§ **Instructions for the task**: Every line of the material is to be reproduced verbatim.

§ **Data provided**:
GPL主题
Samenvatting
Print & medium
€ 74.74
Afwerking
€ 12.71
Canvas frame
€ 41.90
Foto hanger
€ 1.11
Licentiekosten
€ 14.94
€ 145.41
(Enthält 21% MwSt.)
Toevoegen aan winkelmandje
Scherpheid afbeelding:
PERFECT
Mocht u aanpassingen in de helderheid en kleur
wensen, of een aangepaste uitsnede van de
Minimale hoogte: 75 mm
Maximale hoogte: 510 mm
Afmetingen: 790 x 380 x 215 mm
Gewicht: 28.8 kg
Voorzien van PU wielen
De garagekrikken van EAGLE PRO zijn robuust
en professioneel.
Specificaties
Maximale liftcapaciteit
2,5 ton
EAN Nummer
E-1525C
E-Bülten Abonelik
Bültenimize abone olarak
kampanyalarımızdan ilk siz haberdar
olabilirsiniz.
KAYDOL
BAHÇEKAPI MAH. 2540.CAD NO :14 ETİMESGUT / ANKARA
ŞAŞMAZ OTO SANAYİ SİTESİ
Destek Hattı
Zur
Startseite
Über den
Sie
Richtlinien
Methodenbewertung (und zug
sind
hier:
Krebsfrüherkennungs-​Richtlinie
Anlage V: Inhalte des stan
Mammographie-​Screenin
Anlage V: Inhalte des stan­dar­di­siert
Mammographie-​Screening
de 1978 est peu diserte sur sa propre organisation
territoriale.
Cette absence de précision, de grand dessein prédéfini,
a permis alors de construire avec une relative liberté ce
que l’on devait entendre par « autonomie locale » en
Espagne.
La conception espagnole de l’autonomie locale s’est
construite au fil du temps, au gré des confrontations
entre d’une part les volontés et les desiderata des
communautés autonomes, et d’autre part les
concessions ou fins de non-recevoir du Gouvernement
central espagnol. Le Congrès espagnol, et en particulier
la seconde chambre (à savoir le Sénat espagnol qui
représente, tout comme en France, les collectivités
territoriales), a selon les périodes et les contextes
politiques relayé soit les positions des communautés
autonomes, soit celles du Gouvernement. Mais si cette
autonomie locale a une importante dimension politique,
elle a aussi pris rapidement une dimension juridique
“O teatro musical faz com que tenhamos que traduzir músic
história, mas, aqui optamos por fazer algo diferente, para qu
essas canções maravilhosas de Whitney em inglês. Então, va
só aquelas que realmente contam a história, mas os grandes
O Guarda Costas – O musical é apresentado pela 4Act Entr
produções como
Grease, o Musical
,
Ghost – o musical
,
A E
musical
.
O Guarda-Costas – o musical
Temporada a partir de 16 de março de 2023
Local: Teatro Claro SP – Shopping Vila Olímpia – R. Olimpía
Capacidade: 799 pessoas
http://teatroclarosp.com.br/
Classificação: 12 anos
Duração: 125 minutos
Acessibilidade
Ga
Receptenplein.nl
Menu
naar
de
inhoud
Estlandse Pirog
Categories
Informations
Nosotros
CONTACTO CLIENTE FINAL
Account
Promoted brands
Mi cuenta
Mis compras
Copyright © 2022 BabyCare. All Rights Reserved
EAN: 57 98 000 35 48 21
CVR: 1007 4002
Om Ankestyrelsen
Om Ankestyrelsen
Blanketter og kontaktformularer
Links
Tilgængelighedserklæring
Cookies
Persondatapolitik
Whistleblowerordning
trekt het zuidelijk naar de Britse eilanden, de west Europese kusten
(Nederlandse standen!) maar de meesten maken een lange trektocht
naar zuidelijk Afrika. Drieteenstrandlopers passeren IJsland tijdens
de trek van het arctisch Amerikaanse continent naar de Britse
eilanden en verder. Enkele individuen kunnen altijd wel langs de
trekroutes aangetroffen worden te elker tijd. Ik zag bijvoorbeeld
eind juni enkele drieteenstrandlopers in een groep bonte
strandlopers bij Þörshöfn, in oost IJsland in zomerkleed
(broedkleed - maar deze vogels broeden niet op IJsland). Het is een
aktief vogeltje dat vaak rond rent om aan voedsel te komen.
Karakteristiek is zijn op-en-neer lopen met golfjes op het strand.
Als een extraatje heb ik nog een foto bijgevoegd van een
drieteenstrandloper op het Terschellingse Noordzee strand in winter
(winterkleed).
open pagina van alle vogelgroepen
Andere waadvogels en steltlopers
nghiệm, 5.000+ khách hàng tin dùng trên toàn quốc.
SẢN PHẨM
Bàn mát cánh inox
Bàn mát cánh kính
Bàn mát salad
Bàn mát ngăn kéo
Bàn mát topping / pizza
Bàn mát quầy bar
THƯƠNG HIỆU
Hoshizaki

§ **Your solution**:
GPL主题
Samenvatting
Print & medium
€ 74.74
Afwerking
€ 12.71
Canvas frame
€ 41.90
Foto hanger
€ 1.11
Licentiekosten
€ 14.94
€ 145.41
(Enthält 21% MwSt.)
Toevoegen aan winkelmandje
Scherpheid afbeelding:
PERFECT
Mocht u aanpassingen in de helderheid en kleur
wensen, of een aangepaste uitsnede van de
Minimale hoogte: 75 mm
Maximale hoogte: 510 mm
Afmetingen: 790 x 380 x 215 mm
Gewicht: 28.8 kg
Voorzien van PU wielen
De garagekrikken van EAGLE PRO zijn robuust
en professioneel.
Specificaties
Maximale liftcapaciteit
2,5 ton
EAN Nummer
E-1525C
E-Bülten Abonelik
Bültenimize abone olarak
kampanyalarımızdan ilk siz haberdar
olabilirsiniz.
KAYDOL
BAHÇEKAPI MAH. 2540.CAD NO :14 ETİMESGUT / ANKARA
ŞAŞMAZ OTO SANAYİ SİTESİ
Destek Hattı
Zur
Startseite
Über den
Sie
Richtlinien
Methodenbewertung (und zug
sind
hier:
Krebsfrüherkennungs-​Richtlinie
Anlage V: Inhalte des stan
Mammographie-​Screenin
Anlage V: Inhalte des stan­dar­di­siert
Mammographie-​Screening
de 1978 est peu diserte sur sa propre organisation
territoriale.
Cette absence de précision, de grand dessein prédéfini,
a permis alors de construire avec une relative liberté ce
que l’on devait entendre par « autonomie locale » en
Espagne.
La conception espagnole de l’autonomie locale s’est
construite au fil du temps, au gré des confrontations
entre d’une part les volontés et les desiderata des
communautés autonomes, et d’autre part les
concessions ou fins de non-recevoir du Gouvernement
central espagnol. Le Congrès espagnol, et en particulier
la seconde chambre (à savoir le Sénat espagnol qui
représente, tout comme en France, les collectivités
territoriales), a selon les périodes et les contextes
politiques relayé soit les positions des communautés
autonomes, soit celles du Gouvernement. Mais si cette
autonomie locale a une importante dimension politique,
elle a aussi pris rapidement une dimension juridique
“O teatro musical faz com que tenhamos que traduzir músic
história, mas, aqui optamos por fazer algo diferente, para qu
essas canções maravilhosas de Whitney em inglês. Então, va
só aquelas que realmente contam a história, mas os grandes
O Guarda Costas – O musical é apresentado pela 4Act Entr
produções como
Grease, o Musical
,
Ghost – o musical
,
A E
musical
.
O Guarda-Costas – o musical
Temporada a partir de 16 de março de 2023
Local: Teatro Claro SP – Shopping Vila Olímpia – R. Olimpía
Capacidade: 799 pessoas
http://teatroclarosp.com.br/
Classificação: 12 anos
Duração: 125 minutos
Acessibilidade
Ga
Receptenplein.nl
Menu
naar
de
inhoud
Estlandse Pirog
Categories
Informations
Nosotros
CONTACTO CLIENTE FINAL
Account
Promoted brands
Mi cuenta
Mis compras
Copyright © 2022 BabyCare. All Rights Reserved
EAN: 57 98 000 35 48 21
CVR: 1007 4002
Om Ankestyrelsen
Om Ankestyrelsen
Blanketter og kontaktformularer
Links
Tilgængelighedserklæring
Cookies
Persondatapolitik
Whistleblowerordning
trekt het zuidelijk naar de Britse eilanden, de west Europese kusten
(Nederlandse standen!) maar de meesten maken een lange trektocht
naar zuidelijk Afrika. Drieteenstrandlopers passeren IJsland tijdens
de trek van het arctisch Amerikaanse continent naar de Britse
eilanden en verder. Enkele individuen kunnen altijd wel langs de
trekroutes aangetroffen worden te elker tijd. Ik zag bijvoorbeeld
eind juni enkele drieteenstrandlopers in een groep bonte
strandlopers bij Þörshöfn, in oost IJsland in zomerkleed
(broedkleed - maar deze vogels broeden niet op IJsland). Het is een
aktief vogeltje dat vaak rond rent om aan voedsel te komen.
Karakteristiek is zijn op-en-neer lopen met golfjes op het strand.
Als een extraatje heb ik nog een foto bijgevoegd van een
drieteenstrandloper op het Terschellingse Noordzee strand in winter
(winterkleed).
open pagina van alle vogelgroepen
Andere waadvogels en steltlopers
nghiệm, 5.000+ khách hàng tin dùng trên toàn quốc.
SẢN PHẨM
Bàn mát cánh inox
Bàn mát cánh kính
Bàn mát salad
Bàn mát ngăn kéo
Bàn mát topping / pizza
Bàn mát quầy bar
THƯƠNG HIỆU
Hoshizaki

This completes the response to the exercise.